# [Your goal]
What lines in the records below contain the string "label"? Copy every one.

# [Given information]
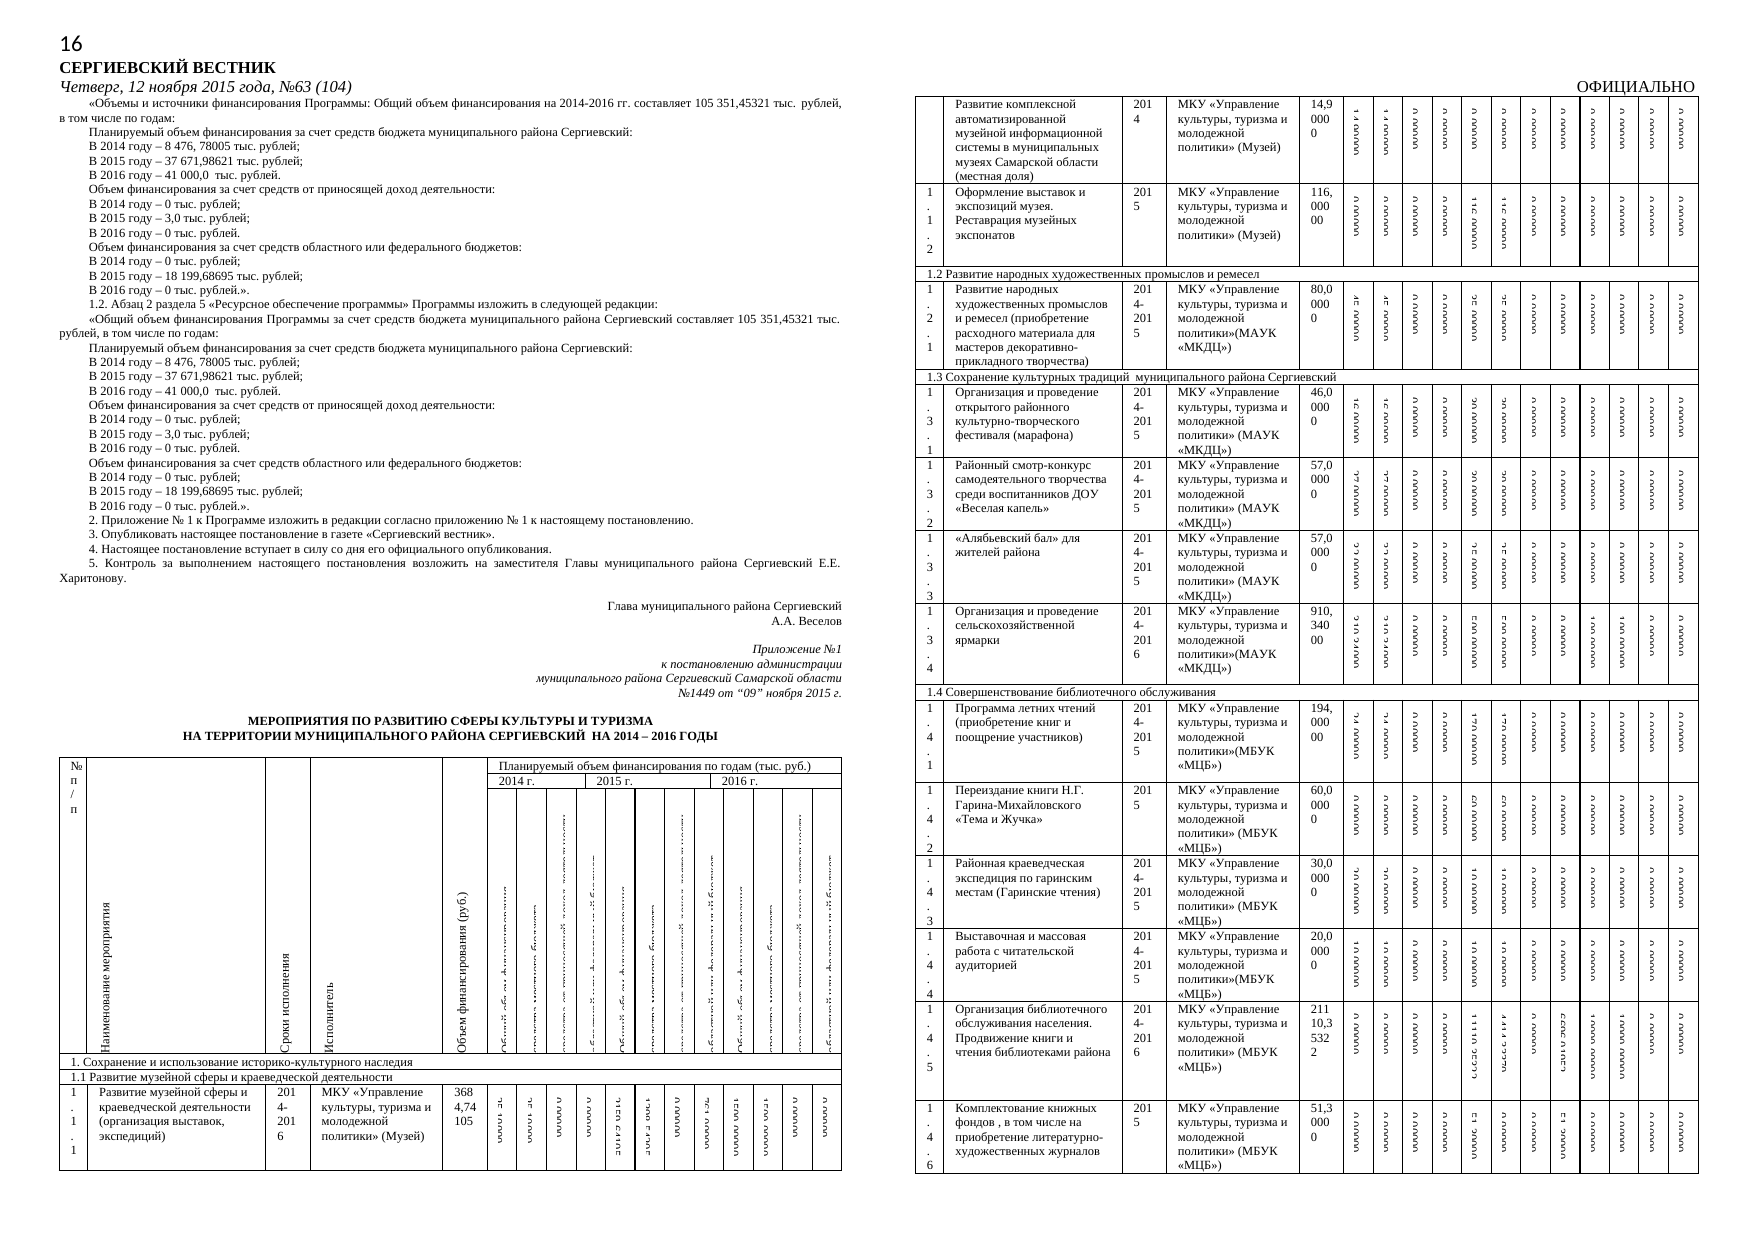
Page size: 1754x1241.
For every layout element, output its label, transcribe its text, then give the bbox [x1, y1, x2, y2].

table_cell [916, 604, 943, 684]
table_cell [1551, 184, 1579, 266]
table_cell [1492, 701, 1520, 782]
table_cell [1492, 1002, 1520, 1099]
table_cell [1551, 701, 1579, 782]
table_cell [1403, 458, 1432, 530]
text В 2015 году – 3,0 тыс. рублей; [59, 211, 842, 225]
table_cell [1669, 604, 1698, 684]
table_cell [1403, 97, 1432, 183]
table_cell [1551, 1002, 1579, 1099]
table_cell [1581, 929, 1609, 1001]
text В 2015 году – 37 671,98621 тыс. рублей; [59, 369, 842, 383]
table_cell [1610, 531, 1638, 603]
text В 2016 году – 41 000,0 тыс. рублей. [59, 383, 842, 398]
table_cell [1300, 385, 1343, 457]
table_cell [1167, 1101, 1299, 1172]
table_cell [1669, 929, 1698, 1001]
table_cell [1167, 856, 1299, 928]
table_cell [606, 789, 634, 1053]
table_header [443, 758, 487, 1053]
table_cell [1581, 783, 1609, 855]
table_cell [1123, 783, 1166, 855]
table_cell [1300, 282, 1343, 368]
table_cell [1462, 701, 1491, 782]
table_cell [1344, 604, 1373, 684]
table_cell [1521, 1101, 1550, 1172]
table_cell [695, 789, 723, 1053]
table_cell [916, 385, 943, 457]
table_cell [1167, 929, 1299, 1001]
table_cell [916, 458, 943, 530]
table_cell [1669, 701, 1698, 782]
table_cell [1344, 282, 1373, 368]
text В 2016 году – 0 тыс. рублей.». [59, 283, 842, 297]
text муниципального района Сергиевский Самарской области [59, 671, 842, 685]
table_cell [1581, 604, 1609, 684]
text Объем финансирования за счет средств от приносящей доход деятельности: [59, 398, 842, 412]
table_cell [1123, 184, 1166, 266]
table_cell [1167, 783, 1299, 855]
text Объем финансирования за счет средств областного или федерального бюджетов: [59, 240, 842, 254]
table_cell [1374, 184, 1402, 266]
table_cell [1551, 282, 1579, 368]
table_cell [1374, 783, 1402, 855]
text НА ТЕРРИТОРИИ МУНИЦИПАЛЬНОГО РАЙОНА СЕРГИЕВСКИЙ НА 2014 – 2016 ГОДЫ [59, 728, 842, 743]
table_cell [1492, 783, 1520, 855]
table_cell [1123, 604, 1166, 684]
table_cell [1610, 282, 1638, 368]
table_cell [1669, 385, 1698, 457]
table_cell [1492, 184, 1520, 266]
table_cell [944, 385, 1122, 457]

--

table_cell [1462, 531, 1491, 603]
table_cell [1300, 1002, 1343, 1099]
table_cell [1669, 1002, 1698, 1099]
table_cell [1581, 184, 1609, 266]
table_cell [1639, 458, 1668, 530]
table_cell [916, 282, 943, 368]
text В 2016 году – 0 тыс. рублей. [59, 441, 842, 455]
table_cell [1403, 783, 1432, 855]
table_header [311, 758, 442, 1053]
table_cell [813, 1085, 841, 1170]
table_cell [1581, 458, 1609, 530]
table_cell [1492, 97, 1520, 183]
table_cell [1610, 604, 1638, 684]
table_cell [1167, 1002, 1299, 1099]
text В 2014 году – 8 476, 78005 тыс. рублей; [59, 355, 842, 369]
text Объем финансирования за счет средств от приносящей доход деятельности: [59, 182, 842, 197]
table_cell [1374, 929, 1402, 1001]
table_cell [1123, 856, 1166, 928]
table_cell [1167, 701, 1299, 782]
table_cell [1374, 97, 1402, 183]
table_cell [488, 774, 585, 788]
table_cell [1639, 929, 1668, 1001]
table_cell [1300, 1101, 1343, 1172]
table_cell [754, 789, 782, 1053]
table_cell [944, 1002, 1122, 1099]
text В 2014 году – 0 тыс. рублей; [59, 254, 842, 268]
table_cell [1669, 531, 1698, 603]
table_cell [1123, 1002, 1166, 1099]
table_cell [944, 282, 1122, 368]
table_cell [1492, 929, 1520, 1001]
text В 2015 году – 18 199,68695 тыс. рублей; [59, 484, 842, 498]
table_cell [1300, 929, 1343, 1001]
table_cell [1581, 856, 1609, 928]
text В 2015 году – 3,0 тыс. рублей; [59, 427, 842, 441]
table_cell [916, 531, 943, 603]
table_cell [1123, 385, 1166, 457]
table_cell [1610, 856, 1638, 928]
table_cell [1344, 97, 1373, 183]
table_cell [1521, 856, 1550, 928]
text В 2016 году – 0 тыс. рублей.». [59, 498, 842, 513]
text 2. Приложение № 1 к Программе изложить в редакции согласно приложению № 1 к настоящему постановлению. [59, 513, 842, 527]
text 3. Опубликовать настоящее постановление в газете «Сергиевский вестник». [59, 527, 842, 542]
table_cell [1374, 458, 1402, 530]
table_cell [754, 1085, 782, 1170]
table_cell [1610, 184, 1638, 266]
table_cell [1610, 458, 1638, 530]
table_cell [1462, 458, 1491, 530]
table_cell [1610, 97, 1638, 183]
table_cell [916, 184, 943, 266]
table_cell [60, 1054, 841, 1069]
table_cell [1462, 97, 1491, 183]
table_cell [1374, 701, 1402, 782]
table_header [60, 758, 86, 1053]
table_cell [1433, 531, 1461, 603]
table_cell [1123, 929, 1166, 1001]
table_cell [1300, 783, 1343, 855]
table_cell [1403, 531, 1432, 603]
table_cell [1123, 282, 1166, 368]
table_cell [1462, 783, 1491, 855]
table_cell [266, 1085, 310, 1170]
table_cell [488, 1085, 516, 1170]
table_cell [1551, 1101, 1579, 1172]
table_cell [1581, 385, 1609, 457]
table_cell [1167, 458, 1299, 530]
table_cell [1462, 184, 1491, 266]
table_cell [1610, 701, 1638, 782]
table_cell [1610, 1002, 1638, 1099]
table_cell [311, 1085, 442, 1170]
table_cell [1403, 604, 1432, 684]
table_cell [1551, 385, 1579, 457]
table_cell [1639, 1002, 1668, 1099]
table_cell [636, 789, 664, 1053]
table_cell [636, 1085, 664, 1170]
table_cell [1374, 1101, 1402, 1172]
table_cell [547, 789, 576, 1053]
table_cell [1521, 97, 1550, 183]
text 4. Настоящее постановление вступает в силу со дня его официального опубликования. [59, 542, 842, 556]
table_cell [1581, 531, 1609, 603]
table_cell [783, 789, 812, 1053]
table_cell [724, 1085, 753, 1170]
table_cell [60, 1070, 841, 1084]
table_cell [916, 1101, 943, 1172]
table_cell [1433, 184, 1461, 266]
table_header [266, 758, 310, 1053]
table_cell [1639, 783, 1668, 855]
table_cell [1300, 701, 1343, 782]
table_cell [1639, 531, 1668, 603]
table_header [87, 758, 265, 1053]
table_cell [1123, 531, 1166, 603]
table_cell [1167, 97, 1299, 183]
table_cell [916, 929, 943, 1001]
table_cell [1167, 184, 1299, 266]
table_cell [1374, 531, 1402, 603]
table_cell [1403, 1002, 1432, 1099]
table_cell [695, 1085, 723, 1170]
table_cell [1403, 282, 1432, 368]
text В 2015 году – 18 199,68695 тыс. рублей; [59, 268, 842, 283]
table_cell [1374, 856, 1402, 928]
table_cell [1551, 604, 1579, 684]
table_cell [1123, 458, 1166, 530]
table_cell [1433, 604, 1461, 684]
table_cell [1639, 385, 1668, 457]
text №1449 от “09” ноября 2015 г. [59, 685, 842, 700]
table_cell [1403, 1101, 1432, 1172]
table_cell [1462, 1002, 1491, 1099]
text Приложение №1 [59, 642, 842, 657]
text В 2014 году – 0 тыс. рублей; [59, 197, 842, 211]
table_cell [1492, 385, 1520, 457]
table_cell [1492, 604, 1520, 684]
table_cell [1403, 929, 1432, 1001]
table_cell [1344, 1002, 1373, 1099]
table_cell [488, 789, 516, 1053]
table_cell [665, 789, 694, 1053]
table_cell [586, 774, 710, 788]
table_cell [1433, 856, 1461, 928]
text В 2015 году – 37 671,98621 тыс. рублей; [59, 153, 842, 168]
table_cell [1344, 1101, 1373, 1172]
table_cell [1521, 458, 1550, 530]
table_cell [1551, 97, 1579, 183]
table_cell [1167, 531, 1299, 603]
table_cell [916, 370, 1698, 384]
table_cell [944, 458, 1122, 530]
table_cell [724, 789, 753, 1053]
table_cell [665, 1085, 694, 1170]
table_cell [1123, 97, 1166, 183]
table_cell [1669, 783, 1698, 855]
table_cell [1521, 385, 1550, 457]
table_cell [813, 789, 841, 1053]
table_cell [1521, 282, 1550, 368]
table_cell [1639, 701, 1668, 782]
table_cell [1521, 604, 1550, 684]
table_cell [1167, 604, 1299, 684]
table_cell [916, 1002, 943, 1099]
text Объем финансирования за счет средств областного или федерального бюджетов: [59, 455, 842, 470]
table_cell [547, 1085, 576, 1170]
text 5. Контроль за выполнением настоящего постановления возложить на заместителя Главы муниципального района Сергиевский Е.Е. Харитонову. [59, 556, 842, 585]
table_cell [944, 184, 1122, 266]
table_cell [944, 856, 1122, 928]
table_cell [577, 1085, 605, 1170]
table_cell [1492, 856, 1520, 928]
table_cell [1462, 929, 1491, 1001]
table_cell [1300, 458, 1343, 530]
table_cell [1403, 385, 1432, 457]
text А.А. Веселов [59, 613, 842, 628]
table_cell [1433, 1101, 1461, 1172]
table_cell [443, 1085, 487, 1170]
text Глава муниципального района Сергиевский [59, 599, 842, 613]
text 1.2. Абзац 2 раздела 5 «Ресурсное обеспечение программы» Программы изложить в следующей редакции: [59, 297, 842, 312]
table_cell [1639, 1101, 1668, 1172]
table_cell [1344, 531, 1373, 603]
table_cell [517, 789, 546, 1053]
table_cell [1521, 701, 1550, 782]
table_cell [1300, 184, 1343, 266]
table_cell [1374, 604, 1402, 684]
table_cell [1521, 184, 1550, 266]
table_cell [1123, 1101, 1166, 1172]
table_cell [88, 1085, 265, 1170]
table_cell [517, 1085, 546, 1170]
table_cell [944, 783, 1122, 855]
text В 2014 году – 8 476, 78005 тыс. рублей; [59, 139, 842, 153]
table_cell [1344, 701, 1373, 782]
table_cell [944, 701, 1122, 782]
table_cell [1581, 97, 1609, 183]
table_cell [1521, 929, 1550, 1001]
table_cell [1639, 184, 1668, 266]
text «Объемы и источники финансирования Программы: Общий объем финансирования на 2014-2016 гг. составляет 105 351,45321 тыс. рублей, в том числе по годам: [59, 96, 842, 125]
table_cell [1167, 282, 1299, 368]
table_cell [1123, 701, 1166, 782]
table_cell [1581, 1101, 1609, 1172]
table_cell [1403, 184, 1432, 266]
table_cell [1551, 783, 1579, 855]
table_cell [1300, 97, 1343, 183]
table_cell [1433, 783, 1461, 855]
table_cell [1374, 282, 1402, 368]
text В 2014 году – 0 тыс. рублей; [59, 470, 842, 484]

==

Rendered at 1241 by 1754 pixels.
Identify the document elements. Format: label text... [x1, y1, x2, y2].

# [Task response]
For every layout element, output its label, transcribe its text, then give the bbox [x1, y1, x2, y2].
Identify the document elements. Format: label text... [x1, y1, x2, y2].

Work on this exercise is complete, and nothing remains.